If the customer receives defective assembly instructions, we are obligated only to provide non-defective assembly instructions, and even then only if the defect in the assembly instructions prevents proper assembly.
9. In accordance with the state of the art and environmental regulations, our patinas are no longer applied chemically but rather using special color effects followed by a protective topcoat. If the customer requests chemical patinas, this must be agreed upon on a case-by-case basis and will be billed separately.

We do not provide the customer with any warranties in the legal sense. Manufacturer warranties remain unaffected by this.

 

§9 Models

We assume no liability whatsoever for models and drawings provided to us for casting, for the purpose of submitting a bid, or for storage.

We retain third-party models for a maximum of 3 years and then destroy them without further notice. This does not give rise to any claim for replacement.
For models that must be destroyed for casting (e.g., wax), the client bears the full risk.

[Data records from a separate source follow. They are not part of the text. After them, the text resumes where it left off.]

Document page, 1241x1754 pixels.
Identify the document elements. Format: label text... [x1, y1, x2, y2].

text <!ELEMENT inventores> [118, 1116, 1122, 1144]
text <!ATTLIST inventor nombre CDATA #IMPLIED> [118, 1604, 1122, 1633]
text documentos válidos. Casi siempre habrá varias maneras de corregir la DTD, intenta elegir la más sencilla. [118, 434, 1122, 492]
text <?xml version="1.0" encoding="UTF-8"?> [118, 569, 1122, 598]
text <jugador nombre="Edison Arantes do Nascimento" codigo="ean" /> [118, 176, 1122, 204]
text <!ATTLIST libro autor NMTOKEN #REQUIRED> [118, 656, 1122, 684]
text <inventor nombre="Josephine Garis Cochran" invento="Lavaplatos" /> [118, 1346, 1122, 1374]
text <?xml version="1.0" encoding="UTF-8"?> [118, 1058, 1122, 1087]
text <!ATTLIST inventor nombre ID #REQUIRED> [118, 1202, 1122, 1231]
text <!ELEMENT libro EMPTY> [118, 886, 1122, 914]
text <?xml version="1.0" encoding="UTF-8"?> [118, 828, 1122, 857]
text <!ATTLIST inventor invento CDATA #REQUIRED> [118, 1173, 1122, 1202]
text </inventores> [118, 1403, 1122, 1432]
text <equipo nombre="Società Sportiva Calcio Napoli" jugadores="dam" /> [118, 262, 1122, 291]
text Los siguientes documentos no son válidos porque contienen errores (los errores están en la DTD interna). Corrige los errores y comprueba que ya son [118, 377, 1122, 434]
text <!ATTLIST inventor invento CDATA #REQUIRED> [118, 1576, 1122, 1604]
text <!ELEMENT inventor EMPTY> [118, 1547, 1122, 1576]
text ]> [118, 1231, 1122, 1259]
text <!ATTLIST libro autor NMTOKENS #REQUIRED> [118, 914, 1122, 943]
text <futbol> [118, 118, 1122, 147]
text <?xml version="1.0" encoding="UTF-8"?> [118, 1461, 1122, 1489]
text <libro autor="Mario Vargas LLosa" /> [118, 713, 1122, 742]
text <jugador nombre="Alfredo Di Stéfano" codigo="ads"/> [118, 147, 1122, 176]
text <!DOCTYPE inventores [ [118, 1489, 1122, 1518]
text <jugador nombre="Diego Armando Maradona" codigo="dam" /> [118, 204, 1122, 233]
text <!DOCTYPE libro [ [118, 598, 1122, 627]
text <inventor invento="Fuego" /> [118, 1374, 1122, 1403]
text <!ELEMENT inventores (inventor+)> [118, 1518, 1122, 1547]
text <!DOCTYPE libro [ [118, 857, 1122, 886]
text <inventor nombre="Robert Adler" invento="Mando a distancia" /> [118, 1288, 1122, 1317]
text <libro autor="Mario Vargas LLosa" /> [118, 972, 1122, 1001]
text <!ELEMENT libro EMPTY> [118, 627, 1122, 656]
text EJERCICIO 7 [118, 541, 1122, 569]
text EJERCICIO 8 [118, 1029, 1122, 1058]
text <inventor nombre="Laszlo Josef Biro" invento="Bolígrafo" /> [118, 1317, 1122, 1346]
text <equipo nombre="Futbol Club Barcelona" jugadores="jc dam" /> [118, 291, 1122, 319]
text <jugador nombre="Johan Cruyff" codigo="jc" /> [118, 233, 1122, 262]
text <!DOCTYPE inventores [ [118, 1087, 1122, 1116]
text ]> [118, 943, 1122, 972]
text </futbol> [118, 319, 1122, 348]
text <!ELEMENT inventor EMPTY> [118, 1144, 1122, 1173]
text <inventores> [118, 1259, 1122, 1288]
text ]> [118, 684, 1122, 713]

All items shown in our catalog, as well as custom-made products, are protected by copyright. The purchaser does not acquire any design rights upon purchase.

 

§10 Limitations of Liability

In the event of breaches of duty due to slight negligence, our liability is limited to the average direct damages that are foreseeable and typical for this type of contract, depending on the nature of the goods. This also applies to breaches of duty due to slight negligence on the part of our legal representatives or vicarious agents.
We are not liable to business customers for slightly negligent breaches of minor contractual obligations.
The foregoing limitations of liability do not apply to the customer’s claims arising from product liability.
Furthermore, the limitations of liability do not apply in the event of bodily injury, damage to health, or death of the customer attributable to us.

The customer’s claims for damages due to a defect are subject to a one-year statute of limitations following delivery of the goods. This does not apply if we are accused of fraudulent misrepresentation.

§11 Final Provisions

The laws of the Federal Republic of Germany shall apply. The provisions of the United Nations Convention on Contracts for the International Sale of Goods shall not apply.

If the customer is a merchant, a legal entity under public law, or a special fund under public law
, the exclusive place of jurisdiction for all disputes arising from this contract is our registered office. The same applies if the customer has no general place of jurisdiction in Germany or if their domicile or habitual residence is unknown at the time the action is filed.
Should individual provisions of the contract with the customer, including these General Terms and Conditions
, be or become invalid in whole or in part, this shall not affect the validity of the remaining provisions. The provision that is wholly or partially invalid shall be replaced by a provision whose economic purpose comes as close as possible to that of the invalid provision.